Презумпция невиновности (СИ) - "Motoharu". Страница 13
Тошка молча посмотрел на меня, нервно улыбаясь одними уголками губ. Кожа на моих руках покрылась противными мурашками. Я нервно передёрнул плечами и остановился, выжидательно глядя ему в глаза. Тошка малодушно отвёл взгляд, потеребил пуговицу на рубашке.
- Я хотел проверить.
Он не мог так сказать. Просто не мог… Тот Тоша, которого я знал, тот, кого я считал своим другом, просто не мог так сказать и так подумать!
- Тош, ты совсем, что ли? Ты думаешь, что я?.. – почти шёпотом спросил я, и догадка, отразившаяся каким-то безумным восторгом в Тошкиных глазах, напугала меня.
- Конечно, я так не думаю… Просто ты очень впечатлительный, - Тошка резко повеселел – нашёл решение?
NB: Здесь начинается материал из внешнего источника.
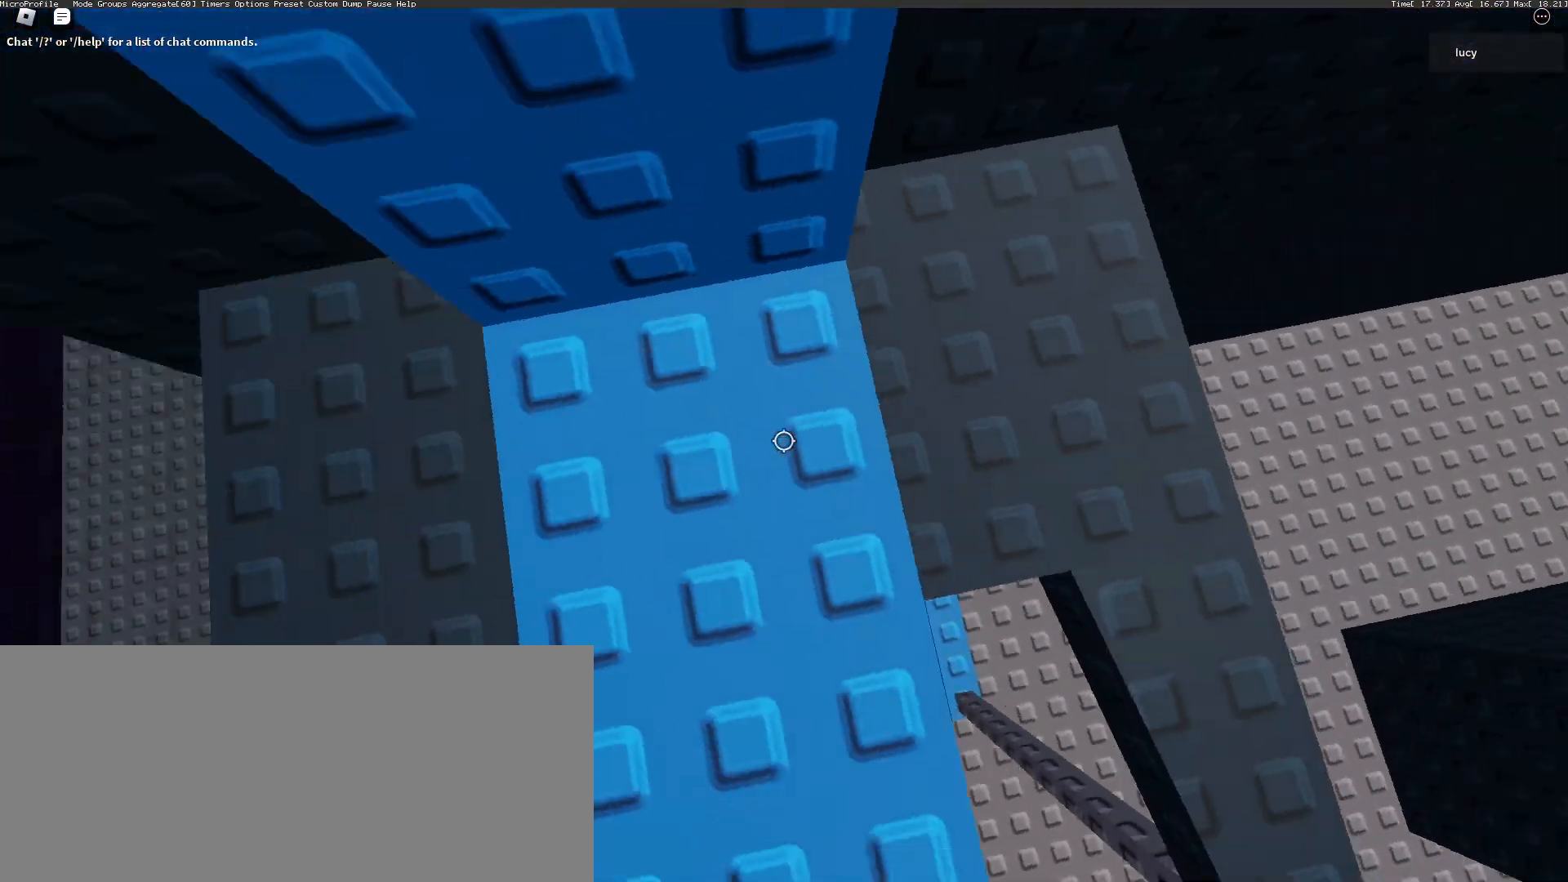
{"keys": ["s", "space"], "mouse": ["mb4", "mb5"], "events": [[50, "s", "down"], [133, "s", "up"], [200, "s", "down"], [500, "space", "down"]]}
Хлопнул меня по плечу и захотел по привычке обнять, но я увернулся от его объятий. Он что-то решил, и явно не в мою пользу. Событие произошло, и кто-то должен быть в нём виновен. Обязательно должен быть виновный. И я понял, что этим кем-то буду я, потому что Тошка никогда не чувствовал себя виноватым. Он всегда был прав, и раньше мне это нравилось.
- Да не грузись ты, Данька, они что, совсем чокнутые, думать, что ты педик? – Тошка дружелюбно усмехнулся, а я вдруг обречённо понял, что совсем не знаю Тошку и не верю ему. И боюсь глубины своего незнания.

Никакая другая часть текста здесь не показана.